News boards are an enduring part of the high street.  Here, an image taken in 1903, on (a now demolished block of) Marchmont Street, shows an array of headlines... not to mention a good deal of chocolate branding in the adjacent windows.  Everything old is new again.


01 June 2012

Stack in the Box

In front of corner shops, the space between the thresholds and the property line is often furnished with a number of things.  These may include various types of fruit displays, Wall’s signs, lotto displays and signage, newspaper racks, flowers, sandwich boards, and postcard racks, among others. 




While most of these things are moved inside at night, at many corner shops, news agents and kiosks, one large box remains outside.
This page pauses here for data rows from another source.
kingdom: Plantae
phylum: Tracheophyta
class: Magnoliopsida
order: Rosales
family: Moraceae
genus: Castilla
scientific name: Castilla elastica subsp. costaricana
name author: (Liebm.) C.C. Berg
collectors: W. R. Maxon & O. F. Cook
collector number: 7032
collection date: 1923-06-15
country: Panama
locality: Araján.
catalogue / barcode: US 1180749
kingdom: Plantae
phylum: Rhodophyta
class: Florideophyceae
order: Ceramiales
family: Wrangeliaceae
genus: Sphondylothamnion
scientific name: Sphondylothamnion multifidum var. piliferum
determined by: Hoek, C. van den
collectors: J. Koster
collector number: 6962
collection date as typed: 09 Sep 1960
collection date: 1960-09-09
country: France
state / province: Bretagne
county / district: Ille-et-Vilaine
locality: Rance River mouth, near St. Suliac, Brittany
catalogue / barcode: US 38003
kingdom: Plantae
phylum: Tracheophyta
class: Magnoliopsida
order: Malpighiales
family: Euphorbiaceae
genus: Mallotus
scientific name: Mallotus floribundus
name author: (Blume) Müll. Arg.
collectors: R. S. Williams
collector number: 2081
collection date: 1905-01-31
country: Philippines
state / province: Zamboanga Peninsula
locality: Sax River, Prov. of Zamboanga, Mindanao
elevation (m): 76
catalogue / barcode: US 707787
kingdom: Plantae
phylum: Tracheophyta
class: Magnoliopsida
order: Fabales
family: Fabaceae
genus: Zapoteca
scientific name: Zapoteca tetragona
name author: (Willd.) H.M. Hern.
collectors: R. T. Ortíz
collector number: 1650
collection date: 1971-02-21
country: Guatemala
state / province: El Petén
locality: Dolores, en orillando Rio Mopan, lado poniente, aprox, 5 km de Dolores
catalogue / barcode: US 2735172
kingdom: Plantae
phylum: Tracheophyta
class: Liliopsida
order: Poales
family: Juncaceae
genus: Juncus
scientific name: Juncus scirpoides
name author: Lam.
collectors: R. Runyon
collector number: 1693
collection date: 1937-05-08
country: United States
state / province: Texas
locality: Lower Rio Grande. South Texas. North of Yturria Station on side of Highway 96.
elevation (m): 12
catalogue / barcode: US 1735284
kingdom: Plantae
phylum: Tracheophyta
In my neighbourhood, phone card advertisements are often affixed to these boxes.  Alternatively, they are fashioned with metal and plastic frames used to display current magazine covers.  In either case, they show the layering of stickers, paint, practice, wear and tear.



Their mystery was solved at the news agent on Euston Road.  The keeper explained that his large blue metal box is used for early morning newspaper deliveries and as a place to deposit old papers and magazines. 


Then he let me see inside.



01 March 2012

Border state

When I moved to London in autumn 2010, corner shops had bright blue adhesive borders around their windows to advertise the TFL Oyster top-ups available inside. Six months later or so, I noticed Lebara phone card branding had begun occupying this space. The vibrant azure blue is virtually the same in both brands.


Outside of my study area, but along an often travelled route, shop keepers on Edgware Road combine the Oyster and Lebara borders.  It is a very clever – and virtually seamless – merging of branded material. (Very exciting!)

 
In the last few months it seems Lebara has been upstaged by Lyca, another phone company, which has been increasingly occupying this edge space.  Their blue is more cobalt in hue. 


Recently Oyster stepped up and designed a flashier border, which uses the azure and cobalt blues on the Oyster logo card.  The cobalt matching the Lyca logo quite well.  



Like the shop on Edgware Road, the shops in Bloomsbury/King's Cross area show some amazing mash-ups of this material.  In the image below, Oyster, Lyca, and Lebara collide.

Wall's has also become part of the shop window borderlands.